On the year of my birth Carlos P. Garcia had just assumed the presidency after Ramon Magsaysay was killed in a plane crash on Mount Manunggal in Cebu. The National Anthem is now sung in Tagalog. It was just a year ago when the Surian ng Wikang Pambansa, upon the urgings of Magsaysay, rendered the Spanish lyrics of Filipinas/La Marcha Nacional Filipina, into Tagalog and replaced Land of the Morning as our national anthem. Some of us may still remember that it was Julian Felipe who composed the music La Marcha Nacional Filipina in 1898, and that a year later Jose Palma wrote the poem Filipinas as lyrics for Felipe’s marching song. In 1920 Palma’s lyrics in Spanish was translated to English by Camilo Osias and A.M. Lane, the duo presumably doing their best to match the translated lyrics with the meter and cadence of Felipe’s march. Old timers would probably agree with me that the Surian’s translation is closer to Palma’s original than Land of the Morning, but what gets my goat is the word silanganan.
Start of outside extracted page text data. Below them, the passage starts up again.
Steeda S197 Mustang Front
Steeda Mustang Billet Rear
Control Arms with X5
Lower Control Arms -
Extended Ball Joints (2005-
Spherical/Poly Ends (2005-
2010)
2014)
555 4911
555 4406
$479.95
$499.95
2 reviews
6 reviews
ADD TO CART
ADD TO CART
Now, I don’t claim I know my Tagalog that well (-- just as I don’t claim to know my English that well either, or the Spanish language for that matter), but I don’t believe that silanganan is an accepted usage or variation of the Tagalog word silangan (which means East, or the dated Orient, in English). Well, I guess everybody had deadlines even the geniuses at the Surian so they probably thought it was all right to add an extra syllable to force fit the lyric with the melody much like singers add a yeah or a moan to their song.

In November of the same year, Garcia will win in the general elections and will get a full term as president. Valentin de los Santos ran for president, too; he lost; ten years later, Santos, as Supremo of the Lapiang Malaya, will lead an uprising against Marcos.

It was also the year when wooden rings were sold commercially in stores after their success as an exercise tool in Australian schools. Toymakers Richard P. Knerr and Arthur K. Melvin of Wham-O caught wind of the idea and started selling plastic hoops in the United States (These two also marketed the slingshot, which was originally invented to shoot pieces of meat into the air, as a training device for falcons). Here in the Philippines, the hoops came out as Hula-Hoops; made from rattan vines wrapped with plastic bands.

This year the Soviet Union also launched the Sputnik-- the world’s first man-made satellite. The Russians launched Sputnik from the Baikanor Space Centre in the Republic of Kazakhstan (-- a country later made famous by an abrasive British actor in the film Borat). Sputnik was 58cm in diameter; weighed 83.6 kilograms, and orbited the Earth in 96 minutes and 12 seconds. Here in the Philippines, Sputnik was adopted as a name by a criminal/prison gang whose members have Visayan roots.